** Opening RECORDS PROVIDED block **
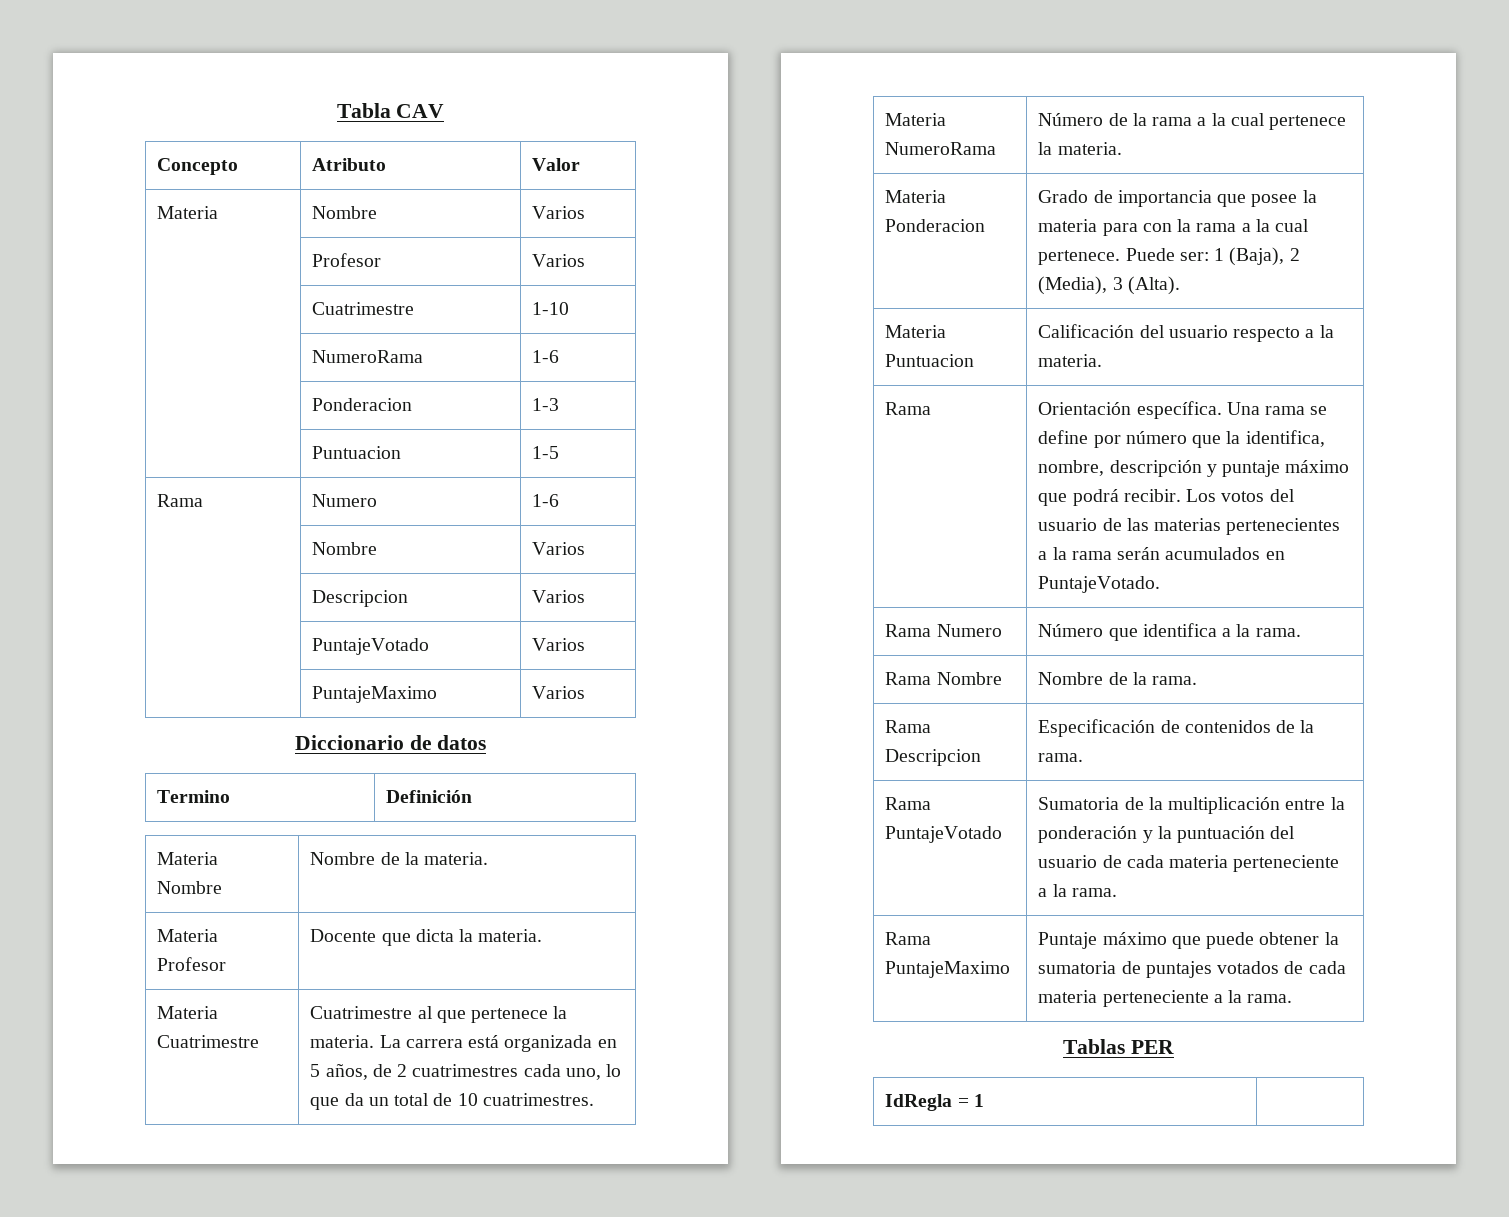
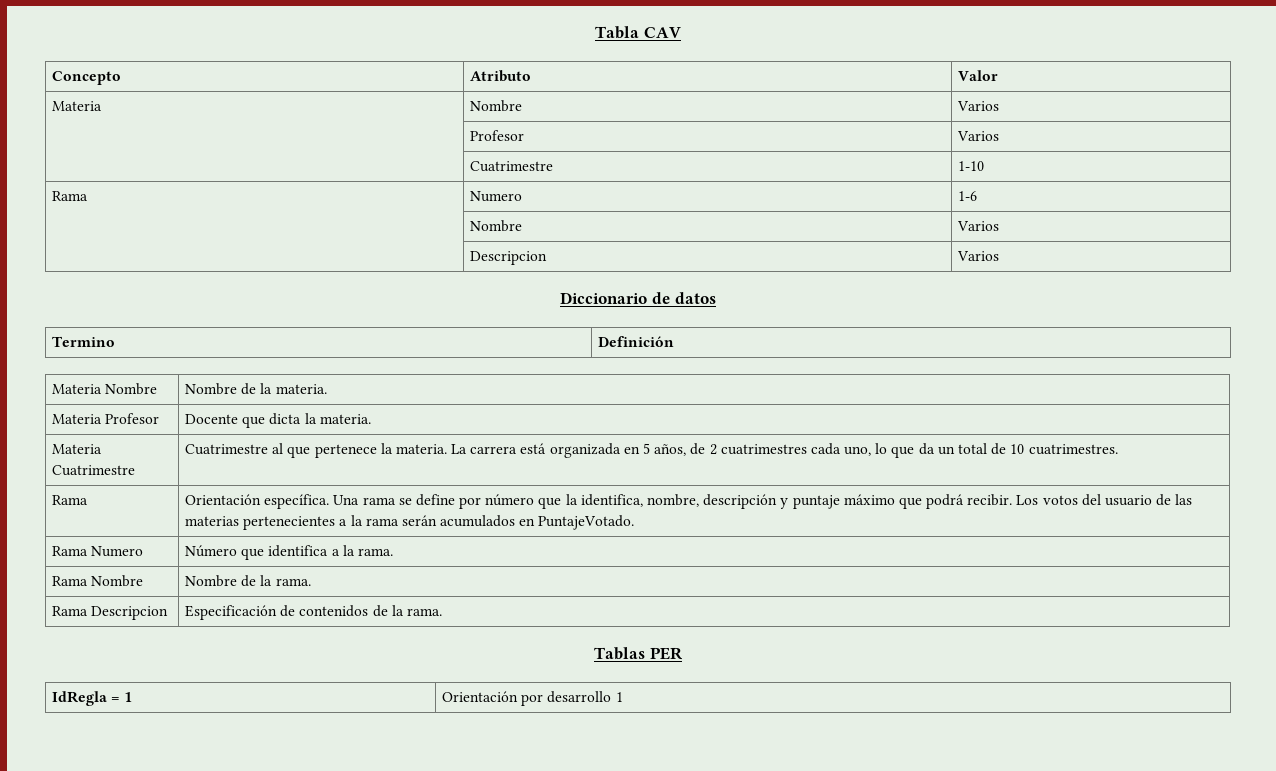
[312,350,424,363] [532,350,560,363] [312,398,413,411] [532,398,560,411] [312,446,402,459] [532,446,560,459] // | NumeroRama | 1-6 // | Ponderacion | 1-3 // | Puntuacion | 1-5 -> (984, 166) none
[312,638,430,655] [532,638,586,651] [312,686,438,703] [532,686,586,699] // | PuntajeVotado | Varios // | PuntajeMaximo | Varios -> (999, 256) none
[885,113,947,126] [885,142,997,155] [1038,113,1347,130] [1038,142,1122,155] [885,190,947,203] [885,219,986,232] [1038,190,1317,207] [1038,219,1310,236] [1038,247,1300,266] [1038,276,1180,295] [885,325,947,338] [885,354,975,367] [1038,324,1334,342] [1038,354,1103,367] // Materia NumeroRama | Número de la rama a la cual pertenece la materia. // Materia Ponderacion | Grado de importancia que posee la materia para con la rama a la cual pertenece. Puede ser: 1 (Baja), 2 (Media), 3 (Alta). // Materia Puntuacion | Calificación del usuario respecto a la materia. -> (1118, 449) none
[885,797,932,810] [885,826,1003,843] [1038,797,1345,814] [1038,826,1296,843] [1038,855,1340,872] [1038,884,1117,897] [885,932,932,945] [885,961,1011,978] [1038,932,1339,949] [1038,961,1346,978] [1038,990,1293,1007] // Rama PuntajeVotado | Sumatoria de la multiplicación entre la ponderación y la puntuación del usuario de cada materia perteneciente a la rama. // Rama PuntajeMaximo | Puntaje máximo que puede obtener la sumatoria de puntajes votados de cada materia perteneciente a la rama. -> (442, 612) none
(984, 1100) none -> [441,691,623,706] Orientación por desarrollo 1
** Closing RECORDS PROVIDED block **
Scan the material above. Copy each line where "PuntajeVotado" occurs.

[312,638,430,655] [532,638,586,651] [312,686,438,703] [532,686,586,699] // | PuntajeVotado | Varios // | PuntajeMaximo | Varios -> (999, 256) none
[885,797,932,810] [885,826,1003,843] [1038,797,1345,814] [1038,826,1296,843] [1038,855,1340,872] [1038,884,1117,897] [885,932,932,945] [885,961,1011,978] [1038,932,1339,949] [1038,961,1346,978] [1038,990,1293,1007] // Rama PuntajeVotado | Sumatoria de la multiplicación entre la ponderación y la puntuación del usuario de cada materia perteneciente a la rama. // Rama PuntajeMaximo | Puntaje máximo que puede obtener la sumatoria de puntajes votados de cada materia perteneciente a la rama. -> (442, 612) none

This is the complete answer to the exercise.